§ **TASK REQUIREMENTS**: Copy every record word for word. The images stay behind.

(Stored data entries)

━━━━━━━━━━━━━━━━

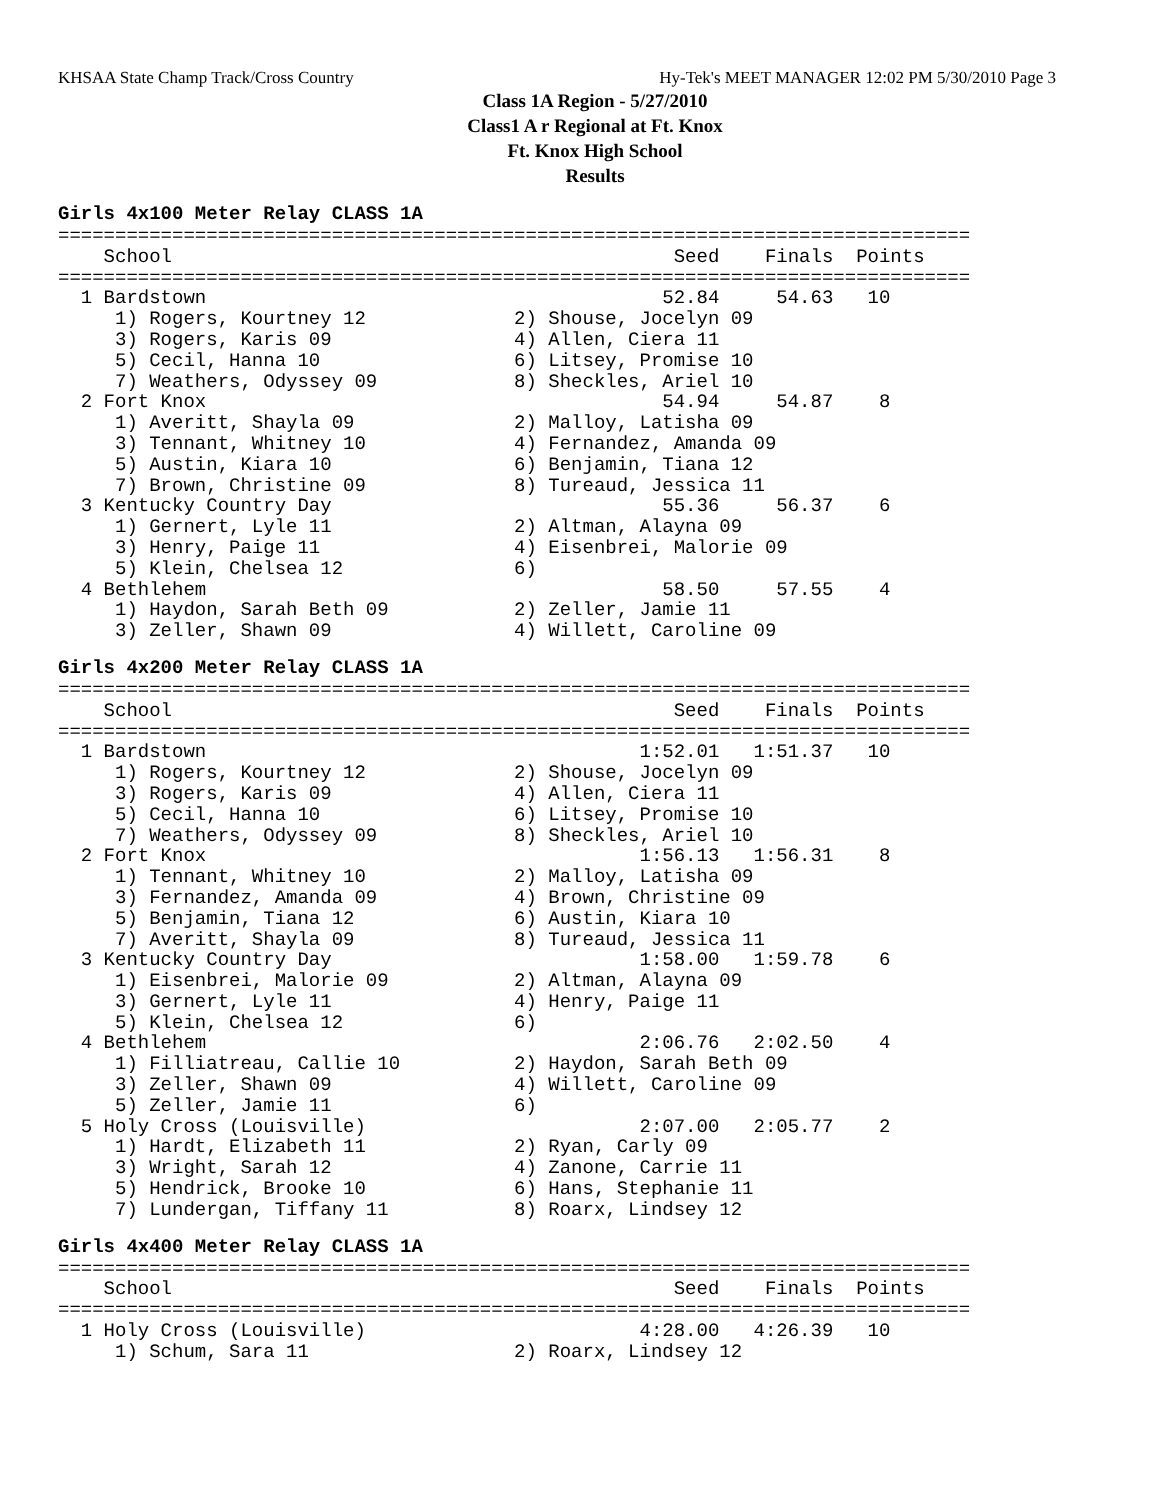KHSAA State Champ Track/Cross Country Hy-Tek's MEET MANAGER 12:02 PM 5/30/2010 Page 3
Class 1A Region - 5/27/2010
Class1 A r Regional at Ft. Knox
Ft. Knox High School
Results
Girls 4x100 Meter Relay CLASS 1A
================================================================================
    School                                            Seed    Finals  Points
================================================================================
  1 Bardstown                                        52.84     54.63   10
     1) Rogers, Kourtney 12             2) Shouse, Jocelyn 09
     3) Rogers, Karis 09                4) Allen, Ciera 11
     5) Cecil, Hanna 10                 6) Litsey, Promise 10
     7) Weathers, Odyssey 09            8) Sheckles, Ariel 10
  2 Fort Knox                                        54.94     54.87    8
     1) Averitt, Shayla 09              2) Malloy, Latisha 09
     3) Tennant, Whitney 10             4) Fernandez, Amanda 09
     5) Austin, Kiara 10                6) Benjamin, Tiana 12
     7) Brown, Christine 09             8) Tureaud, Jessica 11
  3 Kentucky Country Day                             55.36     56.37    6
     1) Gernert, Lyle 11                2) Altman, Alayna 09
     3) Henry, Paige 11                 4) Eisenbrei, Malorie 09
     5) Klein, Chelsea 12               6)
  4 Bethlehem                                        58.50     57.55    4
     1) Haydon, Sarah Beth 09           2) Zeller, Jamie 11
     3) Zeller, Shawn 09                4) Willett, Caroline 09
Girls 4x200 Meter Relay CLASS 1A
================================================================================
    School                                            Seed    Finals  Points
================================================================================
  1 Bardstown                                      1:52.01   1:51.37   10
     1) Rogers, Kourtney 12             2) Shouse, Jocelyn 09
     3) Rogers, Karis 09                4) Allen, Ciera 11
     5) Cecil, Hanna 10                 6) Litsey, Promise 10
     7) Weathers, Odyssey 09            8) Sheckles, Ariel 10
  2 Fort Knox                                      1:56.13   1:56.31    8
     1) Tennant, Whitney 10             2) Malloy, Latisha 09
     3) Fernandez, Amanda 09            4) Brown, Christine 09
     5) Benjamin, Tiana 12              6) Austin, Kiara 10
     7) Averitt, Shayla 09              8) Tureaud, Jessica 11
  3 Kentucky Country Day                           1:58.00   1:59.78    6
     1) Eisenbrei, Malorie 09           2) Altman, Alayna 09
     3) Gernert, Lyle 11                4) Henry, Paige 11
     5) Klein, Chelsea 12               6)
  4 Bethlehem                                      2:06.76   2:02.50    4
     1) Filliatreau, Callie 10          2) Haydon, Sarah Beth 09
     3) Zeller, Shawn 09                4) Willett, Caroline 09
     5) Zeller, Jamie 11                6)
  5 Holy Cross (Louisville)                        2:07.00   2:05.77    2
     1) Hardt, Elizabeth 11             2) Ryan, Carly 09
     3) Wright, Sarah 12                4) Zanone, Carrie 11
     5) Hendrick, Brooke 10             6) Hans, Stephanie 11
     7) Lundergan, Tiffany 11           8) Roarx, Lindsey 12
Girls 4x400 Meter Relay CLASS 1A
================================================================================
    School                                            Seed    Finals  Points
================================================================================
  1 Holy Cross (Louisville)                        4:28.00   4:26.39   10
     1) Schum, Sara 11                  2) Roarx, Lindsey 12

━━━━━━━━━━━━━━━━

§ **RESULT BELOW**:
KHSAA State Champ Track/Cross Country Hy-Tek's MEET MANAGER 12:02 PM 5/30/2010 Page 3
Class 1A Region - 5/27/2010
Class1 A r Regional at Ft. Knox
Ft. Knox High School
Results
Girls 4x100 Meter Relay CLASS 1A
================================================================================
    School                                            Seed    Finals  Points
================================================================================
  1 Bardstown                                        52.84     54.63   10
     1) Rogers, Kourtney 12             2) Shouse, Jocelyn 09
     3) Rogers, Karis 09                4) Allen, Ciera 11
     5) Cecil, Hanna 10                 6) Litsey, Promise 10
     7) Weathers, Odyssey 09            8) Sheckles, Ariel 10
  2 Fort Knox                                        54.94     54.87    8
     1) Averitt, Shayla 09              2) Malloy, Latisha 09
     3) Tennant, Whitney 10             4) Fernandez, Amanda 09
     5) Austin, Kiara 10                6) Benjamin, Tiana 12
     7) Brown, Christine 09             8) Tureaud, Jessica 11
  3 Kentucky Country Day                             55.36     56.37    6
     1) Gernert, Lyle 11                2) Altman, Alayna 09
     3) Henry, Paige 11                 4) Eisenbrei, Malorie 09
     5) Klein, Chelsea 12               6)
  4 Bethlehem                                        58.50     57.55    4
     1) Haydon, Sarah Beth 09           2) Zeller, Jamie 11
     3) Zeller, Shawn 09                4) Willett, Caroline 09
Girls 4x200 Meter Relay CLASS 1A
================================================================================
    School                                            Seed    Finals  Points
================================================================================
  1 Bardstown                                      1:52.01   1:51.37   10
     1) Rogers, Kourtney 12             2) Shouse, Jocelyn 09
     3) Rogers, Karis 09                4) Allen, Ciera 11
     5) Cecil, Hanna 10                 6) Litsey, Promise 10
     7) Weathers, Odyssey 09            8) Sheckles, Ariel 10
  2 Fort Knox                                      1:56.13   1:56.31    8
     1) Tennant, Whitney 10             2) Malloy, Latisha 09
     3) Fernandez, Amanda 09            4) Brown, Christine 09
     5) Benjamin, Tiana 12              6) Austin, Kiara 10
     7) Averitt, Shayla 09              8) Tureaud, Jessica 11
  3 Kentucky Country Day                           1:58.00   1:59.78    6
     1) Eisenbrei, Malorie 09           2) Altman, Alayna 09
     3) Gernert, Lyle 11                4) Henry, Paige 11
     5) Klein, Chelsea 12               6)
  4 Bethlehem                                      2:06.76   2:02.50    4
     1) Filliatreau, Callie 10          2) Haydon, Sarah Beth 09
     3) Zeller, Shawn 09                4) Willett, Caroline 09
     5) Zeller, Jamie 11                6)
  5 Holy Cross (Louisville)                        2:07.00   2:05.77    2
     1) Hardt, Elizabeth 11             2) Ryan, Carly 09
     3) Wright, Sarah 12                4) Zanone, Carrie 11
     5) Hendrick, Brooke 10             6) Hans, Stephanie 11
     7) Lundergan, Tiffany 11           8) Roarx, Lindsey 12
Girls 4x400 Meter Relay CLASS 1A
================================================================================
    School                                            Seed    Finals  Points
================================================================================
  1 Holy Cross (Louisville)                        4:28.00   4:26.39   10
     1) Schum, Sara 11                  2) Roarx, Lindsey 12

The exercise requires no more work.